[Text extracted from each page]

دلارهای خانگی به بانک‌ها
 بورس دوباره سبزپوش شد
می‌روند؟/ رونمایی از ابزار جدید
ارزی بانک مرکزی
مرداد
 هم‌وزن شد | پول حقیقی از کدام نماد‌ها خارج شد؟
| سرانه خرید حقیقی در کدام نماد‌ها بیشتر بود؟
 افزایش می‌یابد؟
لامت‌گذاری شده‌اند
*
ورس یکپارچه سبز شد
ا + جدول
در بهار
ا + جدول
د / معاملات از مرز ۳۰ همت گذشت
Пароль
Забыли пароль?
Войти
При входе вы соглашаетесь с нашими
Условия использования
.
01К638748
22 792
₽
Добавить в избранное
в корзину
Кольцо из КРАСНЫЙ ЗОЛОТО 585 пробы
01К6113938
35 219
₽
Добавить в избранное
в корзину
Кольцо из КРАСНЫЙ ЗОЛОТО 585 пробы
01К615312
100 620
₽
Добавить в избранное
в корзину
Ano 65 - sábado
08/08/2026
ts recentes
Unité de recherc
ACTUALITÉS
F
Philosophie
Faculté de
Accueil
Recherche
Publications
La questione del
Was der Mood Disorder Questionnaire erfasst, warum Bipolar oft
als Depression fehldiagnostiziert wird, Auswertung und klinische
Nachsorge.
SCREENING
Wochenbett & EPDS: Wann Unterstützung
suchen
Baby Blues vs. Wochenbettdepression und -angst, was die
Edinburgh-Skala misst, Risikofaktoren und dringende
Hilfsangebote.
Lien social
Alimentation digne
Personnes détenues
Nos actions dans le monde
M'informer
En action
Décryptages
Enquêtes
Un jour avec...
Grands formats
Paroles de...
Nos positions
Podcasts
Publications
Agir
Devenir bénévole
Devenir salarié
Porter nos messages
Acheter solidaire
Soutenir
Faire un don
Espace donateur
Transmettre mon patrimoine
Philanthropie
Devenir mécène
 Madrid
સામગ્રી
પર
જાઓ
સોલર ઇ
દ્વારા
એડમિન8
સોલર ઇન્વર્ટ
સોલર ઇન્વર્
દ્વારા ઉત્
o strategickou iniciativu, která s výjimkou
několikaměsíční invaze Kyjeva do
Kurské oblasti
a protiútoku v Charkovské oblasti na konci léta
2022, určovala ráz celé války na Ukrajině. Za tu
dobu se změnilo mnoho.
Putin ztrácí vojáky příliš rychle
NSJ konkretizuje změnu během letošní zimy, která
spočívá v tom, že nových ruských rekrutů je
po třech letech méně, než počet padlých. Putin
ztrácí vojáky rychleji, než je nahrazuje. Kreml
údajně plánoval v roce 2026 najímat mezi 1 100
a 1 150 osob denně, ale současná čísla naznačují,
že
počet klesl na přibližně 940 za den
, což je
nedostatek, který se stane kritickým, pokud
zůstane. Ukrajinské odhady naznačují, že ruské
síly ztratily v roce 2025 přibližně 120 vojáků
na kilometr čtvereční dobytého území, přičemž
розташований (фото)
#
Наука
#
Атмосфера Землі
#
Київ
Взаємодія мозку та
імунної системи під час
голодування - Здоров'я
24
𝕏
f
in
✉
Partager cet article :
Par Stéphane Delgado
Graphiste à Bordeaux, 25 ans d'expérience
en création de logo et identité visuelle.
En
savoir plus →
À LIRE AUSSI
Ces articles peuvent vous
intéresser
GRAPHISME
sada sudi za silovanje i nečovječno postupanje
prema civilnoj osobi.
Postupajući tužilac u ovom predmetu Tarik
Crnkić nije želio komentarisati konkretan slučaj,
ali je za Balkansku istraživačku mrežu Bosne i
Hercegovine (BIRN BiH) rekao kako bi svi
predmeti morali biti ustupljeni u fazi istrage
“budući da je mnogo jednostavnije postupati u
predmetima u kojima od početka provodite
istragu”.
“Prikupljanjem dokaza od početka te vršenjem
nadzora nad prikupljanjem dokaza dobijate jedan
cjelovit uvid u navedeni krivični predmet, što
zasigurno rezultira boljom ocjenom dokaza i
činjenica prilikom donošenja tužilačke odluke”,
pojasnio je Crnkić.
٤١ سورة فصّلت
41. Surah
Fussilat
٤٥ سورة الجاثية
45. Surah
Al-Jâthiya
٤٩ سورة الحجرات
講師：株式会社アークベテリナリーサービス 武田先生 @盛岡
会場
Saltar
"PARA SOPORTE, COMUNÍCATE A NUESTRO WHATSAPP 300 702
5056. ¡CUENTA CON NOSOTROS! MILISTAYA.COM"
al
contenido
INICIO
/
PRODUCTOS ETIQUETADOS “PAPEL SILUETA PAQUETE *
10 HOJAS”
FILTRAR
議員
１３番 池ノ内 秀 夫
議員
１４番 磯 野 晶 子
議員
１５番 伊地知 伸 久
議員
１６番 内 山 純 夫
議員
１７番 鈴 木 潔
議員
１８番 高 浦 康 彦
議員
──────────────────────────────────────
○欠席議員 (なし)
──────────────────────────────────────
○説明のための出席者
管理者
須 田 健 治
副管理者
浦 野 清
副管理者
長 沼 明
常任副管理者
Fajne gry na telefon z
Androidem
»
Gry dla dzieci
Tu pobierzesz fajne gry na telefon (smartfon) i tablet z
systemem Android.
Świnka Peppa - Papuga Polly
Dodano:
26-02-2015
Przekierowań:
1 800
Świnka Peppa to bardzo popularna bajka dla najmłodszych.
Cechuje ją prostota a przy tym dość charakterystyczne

Exercise goal
Please reproduce all of the rows above line for line, with no changes.

Exercise solution
دلارهای خانگی به بانک‌ها
 بورس دوباره سبزپوش شد
می‌روند؟/ رونمایی از ابزار جدید
ارزی بانک مرکزی
مرداد
 هم‌وزن شد | پول حقیقی از کدام نماد‌ها خارج شد؟
| سرانه خرید حقیقی در کدام نماد‌ها بیشتر بود؟
 افزایش می‌یابد؟
لامت‌گذاری شده‌اند
*
ورس یکپارچه سبز شد
ا + جدول
در بهار
ا + جدول
د / معاملات از مرز ۳۰ همت گذشت
Пароль
Забыли пароль?
Войти
При входе вы соглашаетесь с нашими
Условия использования
.
01К638748
22 792
₽
Добавить в избранное
в корзину
Кольцо из КРАСНЫЙ ЗОЛОТО 585 пробы
01К6113938
35 219
₽
Добавить в избранное
в корзину
Кольцо из КРАСНЫЙ ЗОЛОТО 585 пробы
01К615312
100 620
₽
Добавить в избранное
в корзину
Ano 65 - sábado
08/08/2026
ts recentes
Unité de recherc
ACTUALITÉS
F
Philosophie
Faculté de
Accueil
Recherche
Publications
La questione del
Was der Mood Disorder Questionnaire erfasst, warum Bipolar oft
als Depression fehldiagnostiziert wird, Auswertung und klinische
Nachsorge.
SCREENING
Wochenbett & EPDS: Wann Unterstützung
suchen
Baby Blues vs. Wochenbettdepression und -angst, was die
Edinburgh-Skala misst, Risikofaktoren und dringende
Hilfsangebote.
Lien social
Alimentation digne
Personnes détenues
Nos actions dans le monde
M'informer
En action
Décryptages
Enquêtes
Un jour avec...
Grands formats
Paroles de...
Nos positions
Podcasts
Publications
Agir
Devenir bénévole
Devenir salarié
Porter nos messages
Acheter solidaire
Soutenir
Faire un don
Espace donateur
Transmettre mon patrimoine
Philanthropie
Devenir mécène
 Madrid
સામગ્રી
પર
જાઓ
સોલર ઇ
દ્વારા
એડમિન8
સોલર ઇન્વર્ટ
સોલર ઇન્વર્
દ્વારા ઉત્
o strategickou iniciativu, která s výjimkou
několikaměsíční invaze Kyjeva do
Kurské oblasti
a protiútoku v Charkovské oblasti na konci léta
2022, určovala ráz celé války na Ukrajině. Za tu
dobu se změnilo mnoho.
Putin ztrácí vojáky příliš rychle
NSJ konkretizuje změnu během letošní zimy, která
spočívá v tom, že nových ruských rekrutů je
po třech letech méně, než počet padlých. Putin
ztrácí vojáky rychleji, než je nahrazuje. Kreml
údajně plánoval v roce 2026 najímat mezi 1 100
a 1 150 osob denně, ale současná čísla naznačují,
že
počet klesl na přibližně 940 za den
, což je
nedostatek, který se stane kritickým, pokud
zůstane. Ukrajinské odhady naznačují, že ruské
síly ztratily v roce 2025 přibližně 120 vojáků
na kilometr čtvereční dobytého území, přičemž
розташований (фото)
#
Наука
#
Атмосфера Землі
#
Київ
Взаємодія мозку та
імунної системи під час
голодування - Здоров'я
24
𝕏
f
in
✉
Partager cet article :
Par Stéphane Delgado
Graphiste à Bordeaux, 25 ans d'expérience
en création de logo et identité visuelle.
En
savoir plus →
À LIRE AUSSI
Ces articles peuvent vous
intéresser
GRAPHISME
sada sudi za silovanje i nečovječno postupanje
prema civilnoj osobi.
Postupajući tužilac u ovom predmetu Tarik
Crnkić nije želio komentarisati konkretan slučaj,
ali je za Balkansku istraživačku mrežu Bosne i
Hercegovine (BIRN BiH) rekao kako bi svi
predmeti morali biti ustupljeni u fazi istrage
“budući da je mnogo jednostavnije postupati u
predmetima u kojima od početka provodite
istragu”.
“Prikupljanjem dokaza od početka te vršenjem
nadzora nad prikupljanjem dokaza dobijate jedan
cjelovit uvid u navedeni krivični predmet, što
zasigurno rezultira boljom ocjenom dokaza i
činjenica prilikom donošenja tužilačke odluke”,
pojasnio je Crnkić.
٤١ سورة فصّلت
41. Surah
Fussilat
٤٥ سورة الجاثية
45. Surah
Al-Jâthiya
٤٩ سورة الحجرات
講師：株式会社アークベテリナリーサービス 武田先生 @盛岡
会場
Saltar
"PARA SOPORTE, COMUNÍCATE A NUESTRO WHATSAPP 300 702
5056. ¡CUENTA CON NOSOTROS! MILISTAYA.COM"
al
contenido
INICIO
/
PRODUCTOS ETIQUETADOS “PAPEL SILUETA PAQUETE *
10 HOJAS”
FILTRAR
議員
１３番 池ノ内 秀 夫
議員
１４番 磯 野 晶 子
議員
１５番 伊地知 伸 久
議員
１６番 内 山 純 夫
議員
１７番 鈴 木 潔
議員
１８番 高 浦 康 彦
議員
──────────────────────────────────────
○欠席議員 (なし)
──────────────────────────────────────
○説明のための出席者
管理者
須 田 健 治
副管理者
浦 野 清
副管理者
長 沼 明
常任副管理者
Fajne gry na telefon z
Androidem
»
Gry dla dzieci
Tu pobierzesz fajne gry na telefon (smartfon) i tablet z
systemem Android.
Świnka Peppa - Papuga Polly
Dodano:
26-02-2015
Przekierowań:
1 800
Świnka Peppa to bardzo popularna bajka dla najmłodszych.
Cechuje ją prostota a przy tym dość charakterystyczne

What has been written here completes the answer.